Exercise description
With nothing left out, give the data back exactly.

Dataset excerpt
----
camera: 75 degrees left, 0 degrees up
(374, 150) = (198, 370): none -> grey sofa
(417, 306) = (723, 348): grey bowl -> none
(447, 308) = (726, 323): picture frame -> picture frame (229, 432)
----
Response to this exercise
camera: 75 degrees left, 0 degrees up
(374, 150) = (198, 370): none -> grey sofa
(417, 306) = (723, 348): grey bowl -> none
(447, 308) = (726, 323): picture frame -> picture frame (229, 432)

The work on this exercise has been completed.